> How to complete this task
Report every line in the records below that contains the word "left", matching its case exactly.

> Working data
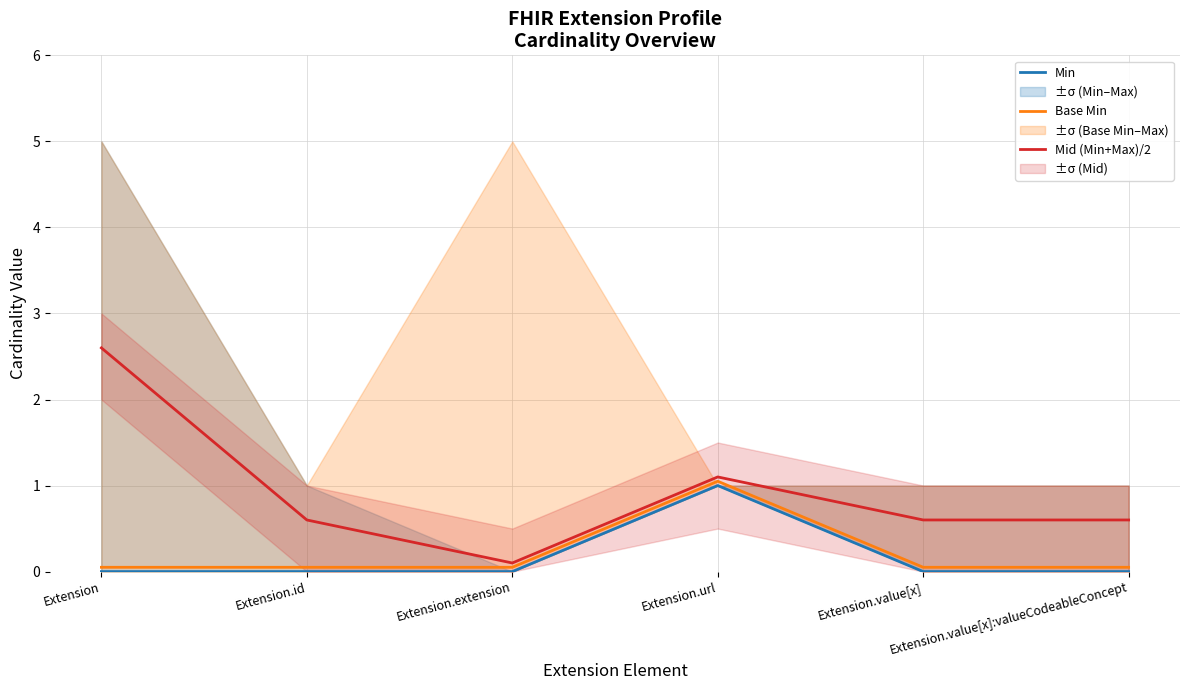

Which has a higher value, Extension.url or Extension.value[x]?

Extension.url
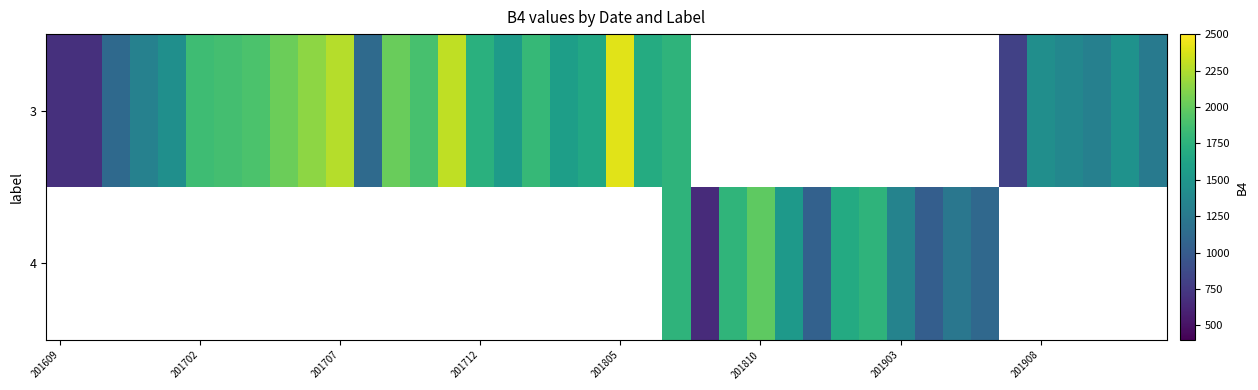

At how many categories does at least one series exceed 1819?

11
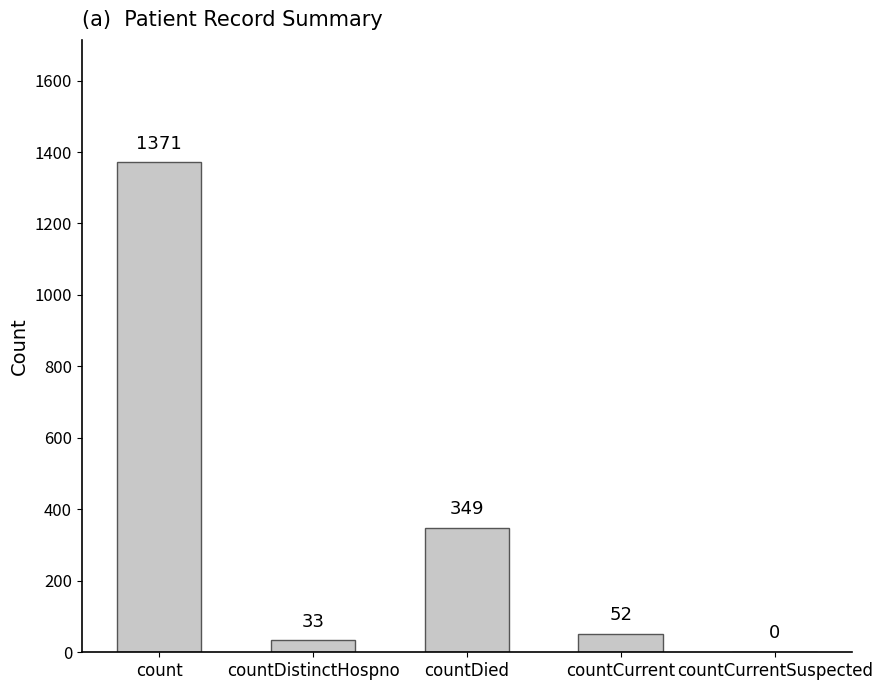

Reading right to left, list all the values displayed in this chart.

0	52	349	33	1371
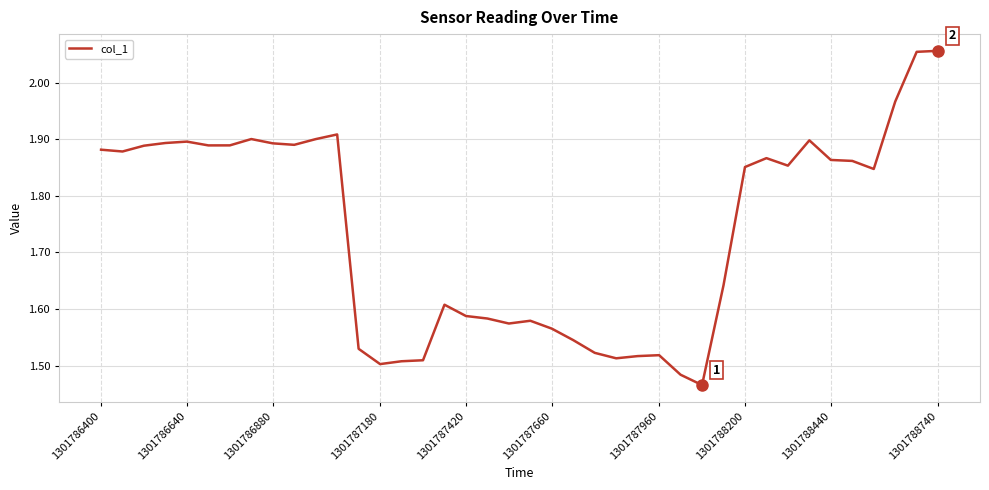

Between 1301788200 and 1301787420, which is larger?

1301788200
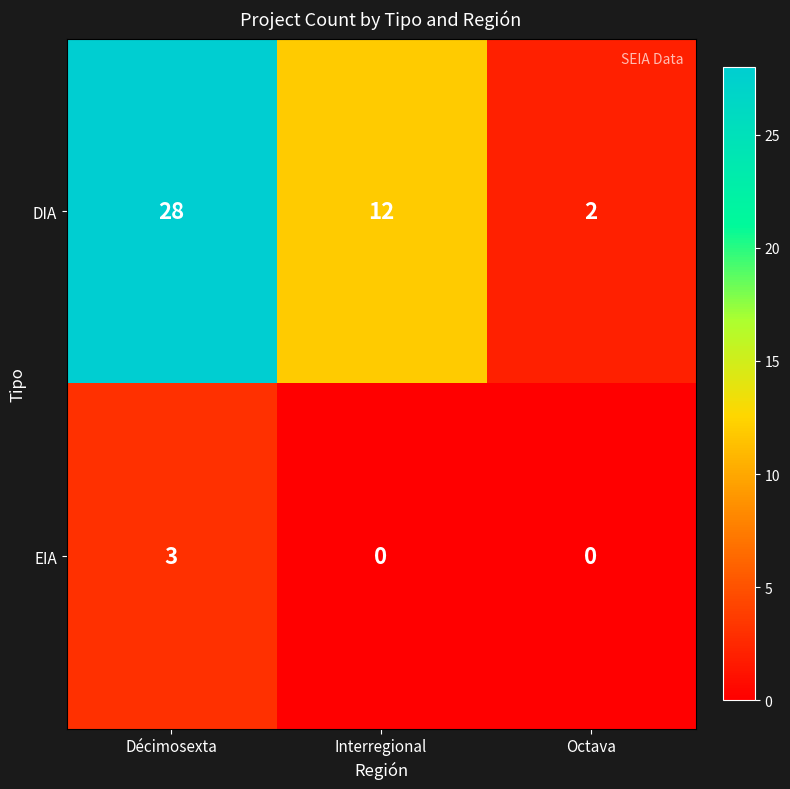

Reading right to left, extract all data points from this chart.

DIA: 2	12	28
EIA: 0	0	3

> Response to the exercise
Reading right to left, list all the values displayed in this chart.
Reading right to left, extract all data points from this chart.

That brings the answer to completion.